From New York to Alabama and California to Connecticut, women emerged as the strongest voice on Super Tuesday.
They made up a whopping 57 percent of the vote in all of the primaries, and heavy turnout among female voters gave Sen. Hillary Clinton, D-N.Y., a significant boost in crucial states.
Women voters made the difference in New Jersey, Tennessee, Massachusetts and California, where the gender gap was as much as 25 points.
A group of women from Los Angeles talked about how gender, age and race influenced them in the voting booth.
Alisha Bleier said Clinton's stand on issues, and not the fact that she's a woman, led her to support the New York senator.

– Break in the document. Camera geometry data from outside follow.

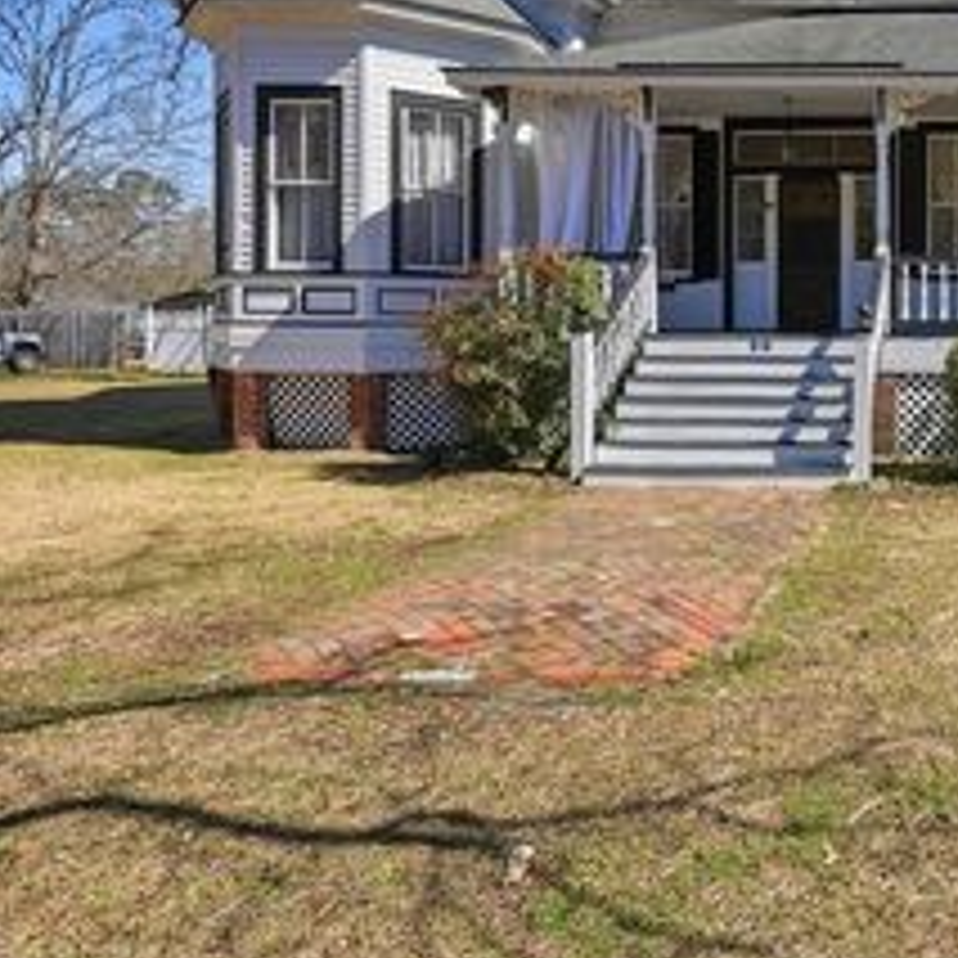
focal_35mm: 32
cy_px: 342
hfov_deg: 43.3
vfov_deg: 50.4
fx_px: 1002
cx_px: 971
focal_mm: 16
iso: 320
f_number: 9
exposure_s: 1/2500
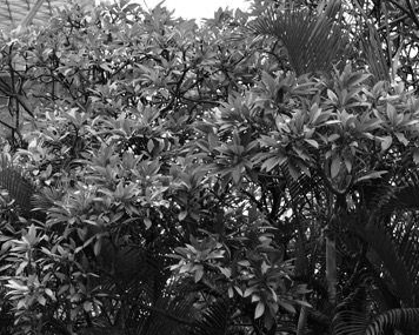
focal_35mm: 145
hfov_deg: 12.3
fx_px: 1799
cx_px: -304
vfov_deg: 10.4
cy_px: 451
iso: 100
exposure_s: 1/200
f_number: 4
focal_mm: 43
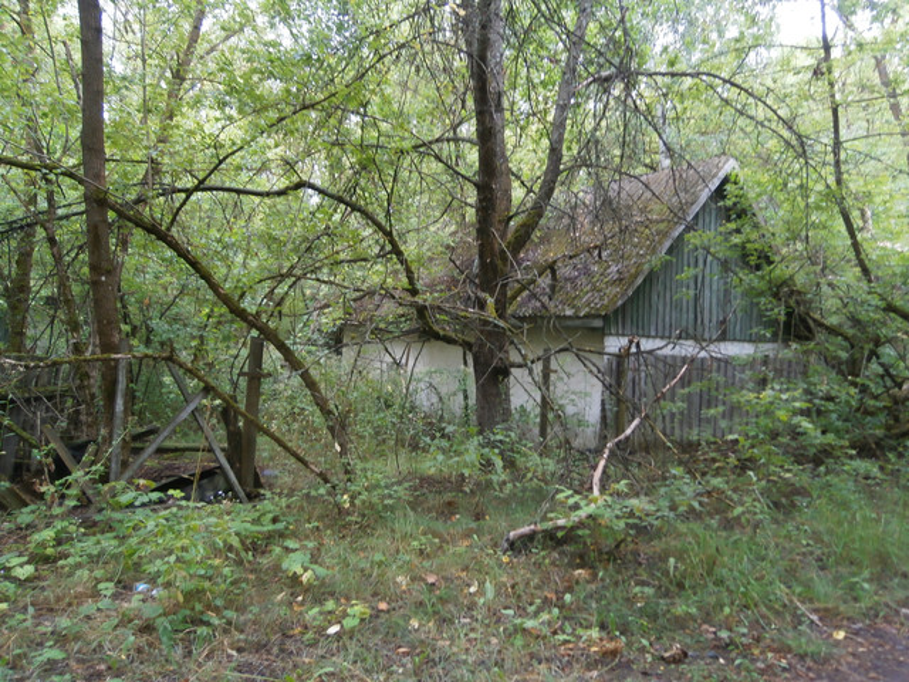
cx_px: 454
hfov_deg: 67.3
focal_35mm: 26
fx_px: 683
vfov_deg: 53.1
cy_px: 341
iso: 80
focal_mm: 4.7
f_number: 2.8
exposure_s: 1/60
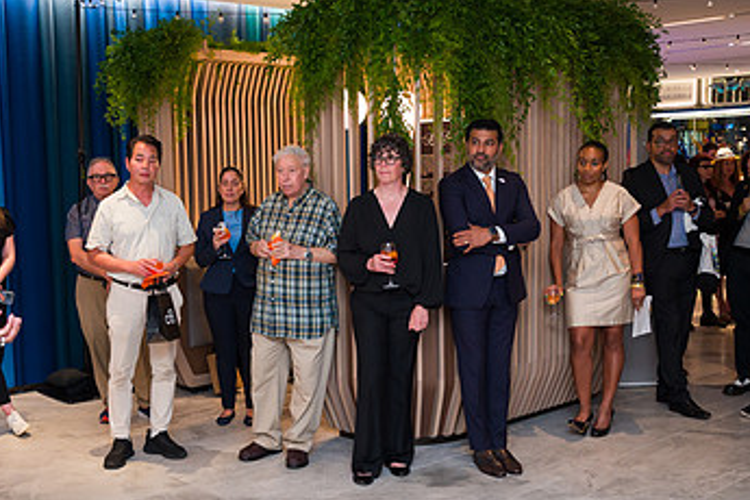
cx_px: 326
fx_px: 958
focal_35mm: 46
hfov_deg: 42.7
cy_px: 261
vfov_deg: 29.2
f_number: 3.2
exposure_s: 1/160
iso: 800
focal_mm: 26.5
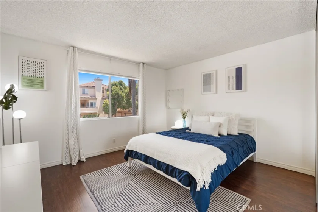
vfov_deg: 73.7
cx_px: 159
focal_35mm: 16
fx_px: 141
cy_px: 106
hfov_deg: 96.7
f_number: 9
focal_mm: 16
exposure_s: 1/50
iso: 1600
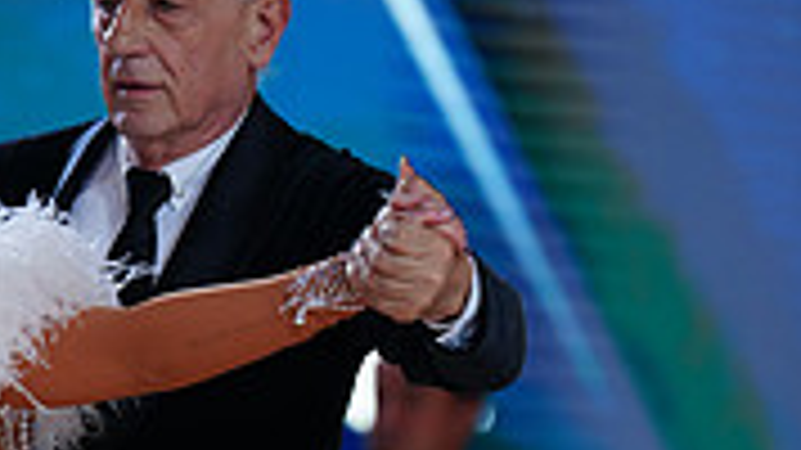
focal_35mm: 681
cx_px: 61
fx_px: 14460
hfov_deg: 3.2
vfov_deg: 1.8
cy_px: 770
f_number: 2.8
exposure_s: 1/500
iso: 640
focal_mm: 200
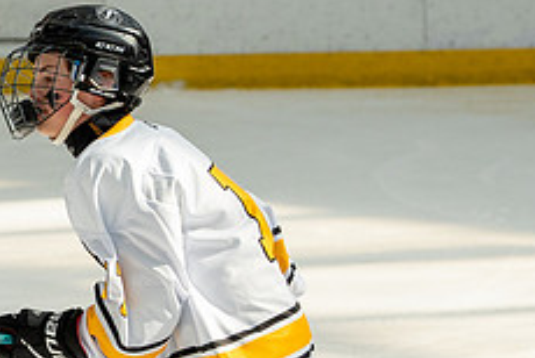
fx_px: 5520
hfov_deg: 5.5
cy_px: 567
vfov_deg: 3.7
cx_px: -2
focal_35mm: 371
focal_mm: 77
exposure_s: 1/1600
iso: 800
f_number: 3.5
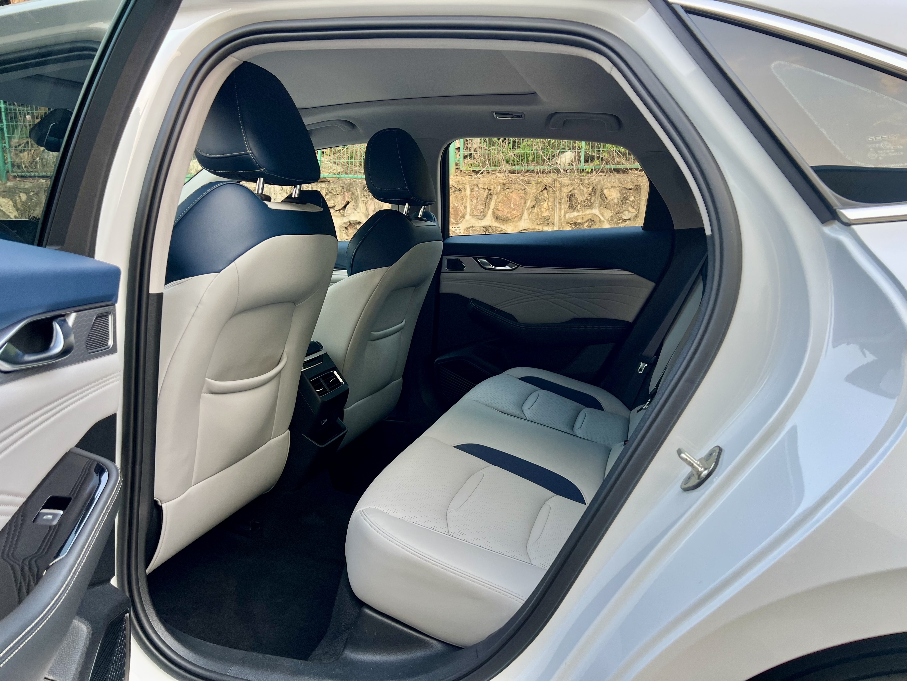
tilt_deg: -8.8
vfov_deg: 53.1
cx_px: 454
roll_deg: -0.3
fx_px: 681
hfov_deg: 67.3
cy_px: 340
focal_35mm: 26
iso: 64
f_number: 1.5
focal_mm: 5.7
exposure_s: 1/121
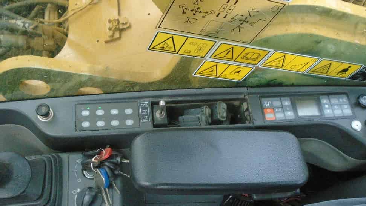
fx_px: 379
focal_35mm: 39
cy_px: 123
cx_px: 179
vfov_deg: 30.4
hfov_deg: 51.6
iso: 400
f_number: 3.2
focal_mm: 4.6
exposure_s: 1/250
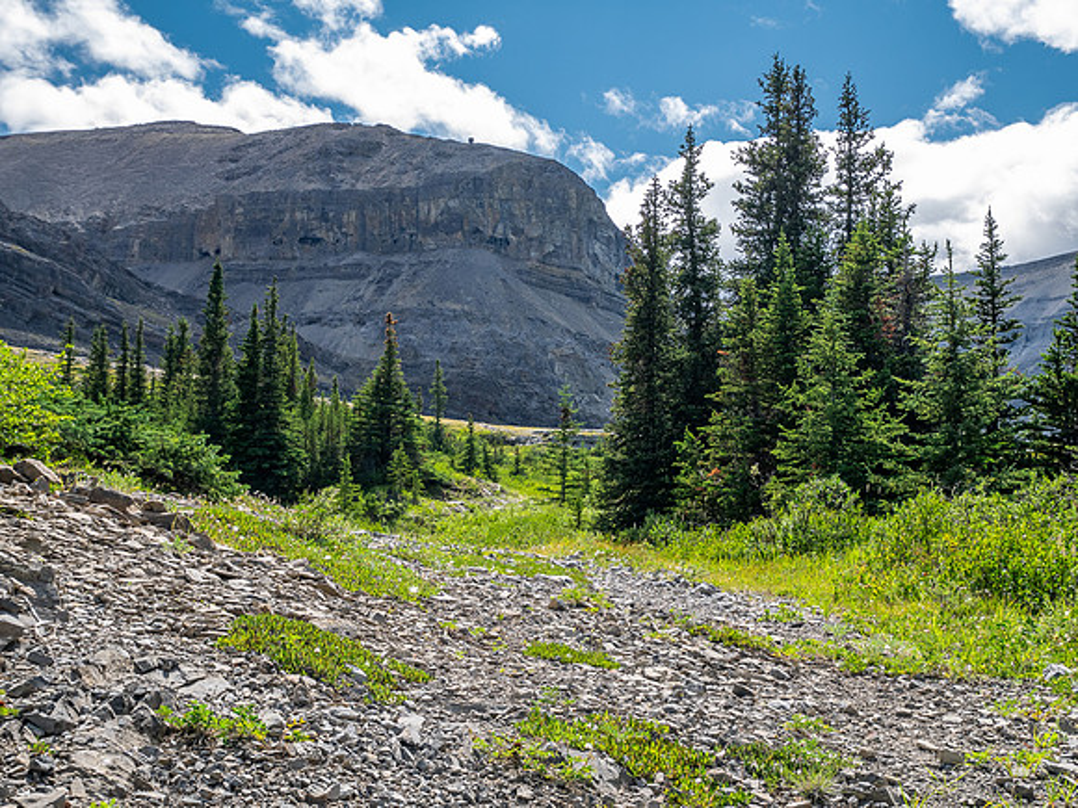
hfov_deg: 30.3
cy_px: 404
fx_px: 1993
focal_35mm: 64
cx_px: 539
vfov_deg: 22.9
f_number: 8
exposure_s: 1/125
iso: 200
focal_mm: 32
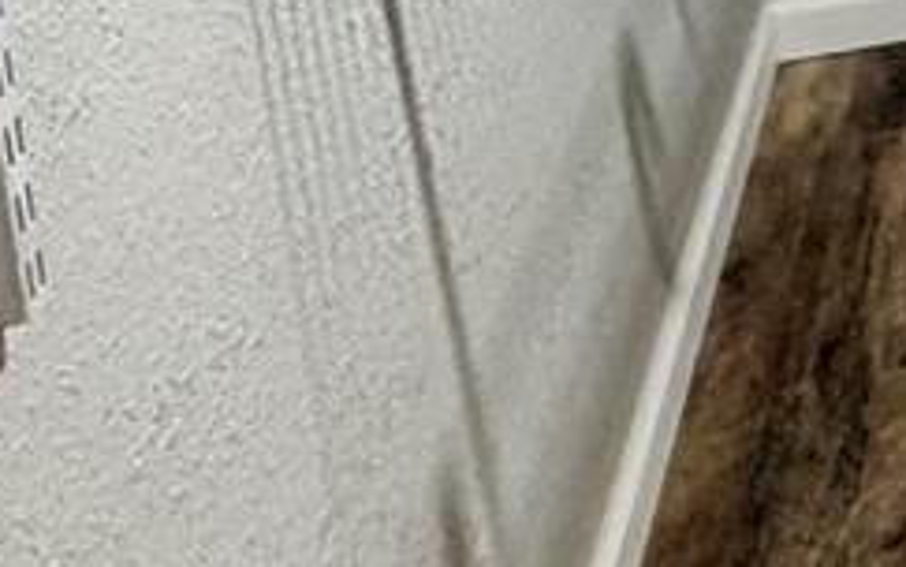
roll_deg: +0.2
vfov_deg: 12.4
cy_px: -694
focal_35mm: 88
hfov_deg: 15.5
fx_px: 2173
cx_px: 2062
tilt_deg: -9.6
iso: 320
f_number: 2.2
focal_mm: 2.22
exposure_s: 1/60
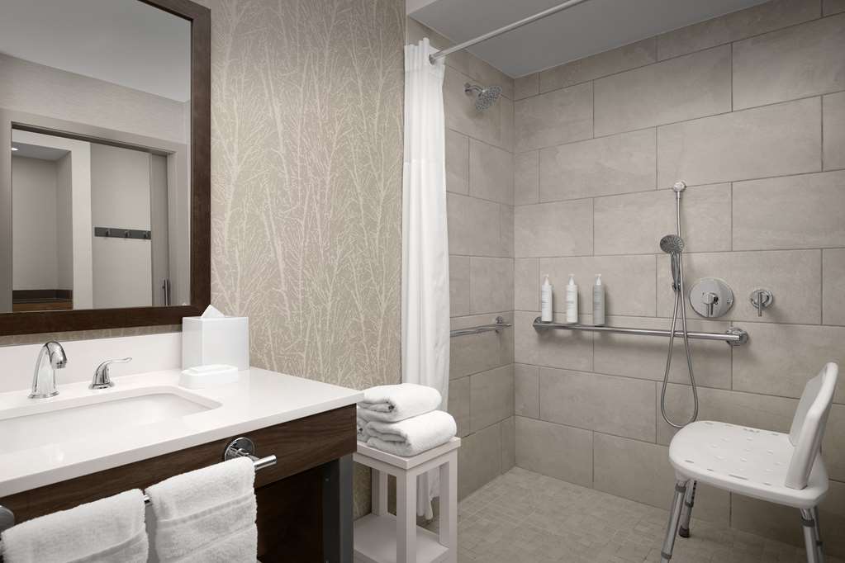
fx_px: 469
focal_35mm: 20
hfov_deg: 84.0
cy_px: 282
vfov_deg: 61.9
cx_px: 422
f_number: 11
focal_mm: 20
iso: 400
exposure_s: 1/160
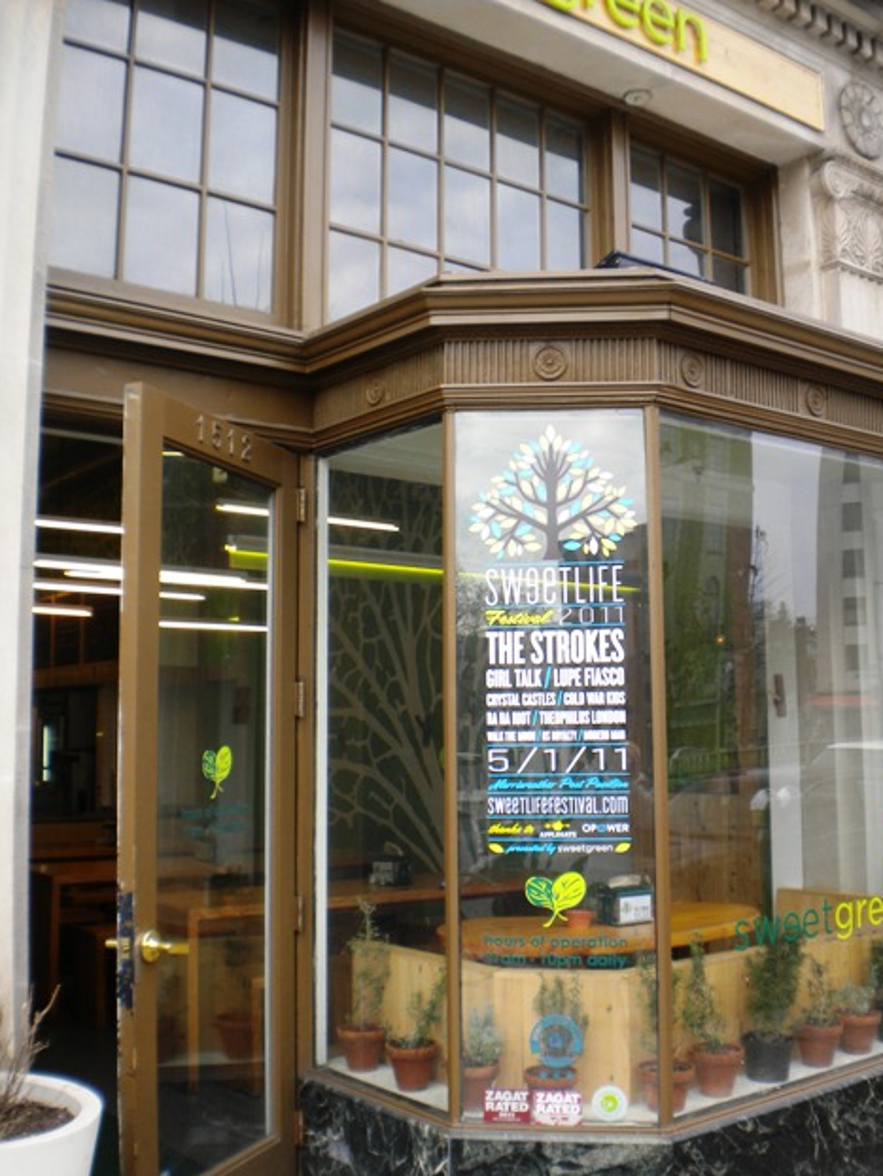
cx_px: 444
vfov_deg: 51.3
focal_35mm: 36
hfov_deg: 39.7
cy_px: 584
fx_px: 1224
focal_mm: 6.3
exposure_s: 1/134
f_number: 4.6
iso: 80
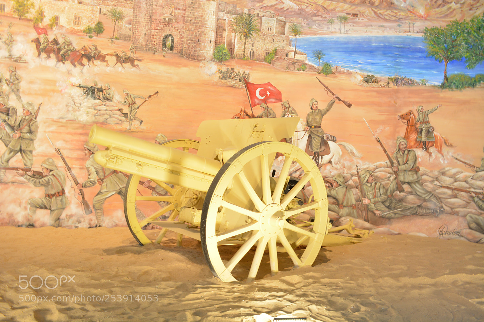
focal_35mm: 33
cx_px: 242
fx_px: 444
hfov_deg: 57.2
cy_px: 161
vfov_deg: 40.0
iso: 400
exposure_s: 1/10
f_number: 7.1
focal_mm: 22
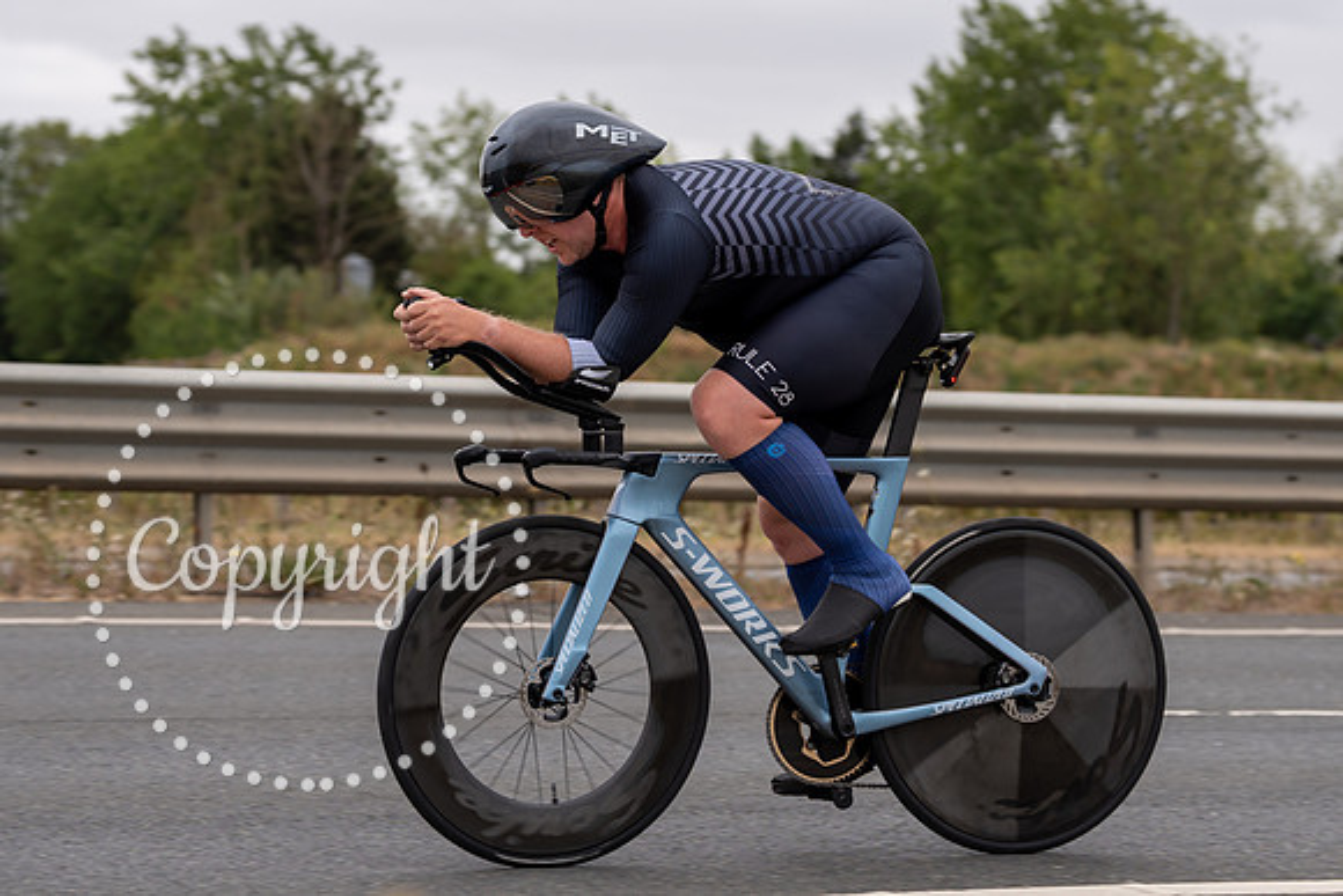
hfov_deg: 19.5
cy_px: 441
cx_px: 699
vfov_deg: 13.1
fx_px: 3906
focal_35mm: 105
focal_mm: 75
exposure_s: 1/800
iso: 100
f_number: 3.5
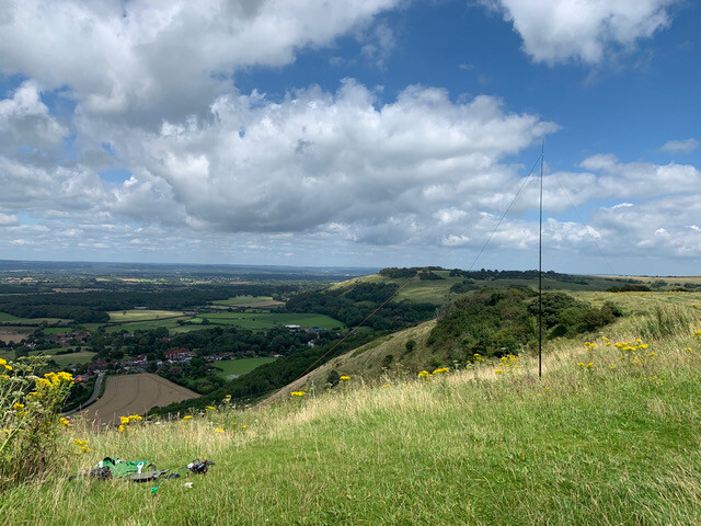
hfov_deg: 67.3
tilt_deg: +2.6
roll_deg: -0.7
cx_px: 350
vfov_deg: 53.1
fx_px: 527
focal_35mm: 26
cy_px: 263
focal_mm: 4.25
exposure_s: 1/3289
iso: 25
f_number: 1.8
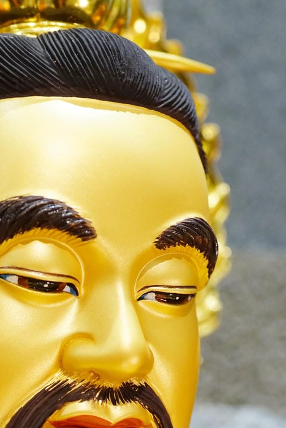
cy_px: 419
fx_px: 1036
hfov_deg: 15.4
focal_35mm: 87
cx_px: -3
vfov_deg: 22.6
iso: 1250
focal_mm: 35
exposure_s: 1/80
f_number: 4.5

"Not at all for me," said Bleier, who is in her forties. "I think it's slightly insulting. I find that that is more superficial. I want to know what their positions are. I want to know their experience."
She continued, "To me, it's a bonus. ...I mean, I agree with her positions and she's a woman."
Not only a gender gap, but also a generational gap among women came into play on Tuesday.
Laura Chick, who decided to support Sen. Barack Obama, D-Ill., says she initially felt the tug toward Clinton as so many of her over-50 contemporaries did.
"They've struggled against the glass ceiling all their lives and to them having Hillary Clinton elected president is the culmination of their life struggle," said Chick.
Women under 30, however, didn't seem as compelled to vote for Clinton in order to see the first woman president.
"We are in a different generation and it shouldn't be based solely on the fact that, 'Oh I'm a woman, I need to vote for a woman to get the woman in office," said Katherine Lee, 19, who voted for Obama.
Many women voters said their support of Obama is equally historic.
"In my opinion he is the better candidate but at the same time I am voting for him because he is African-American," Shovanda Williams, 19, said.
"For me the idea of electing a person of color is equally as compelling as electing a woman," Click said.
For many women, the vote came down to a struggle between two extremely appealing candidates.
"I support both of them and I find that they have very similar ideas on many, many things," Lee said. "And if Obama loses, I will be more than happy to support Hillary."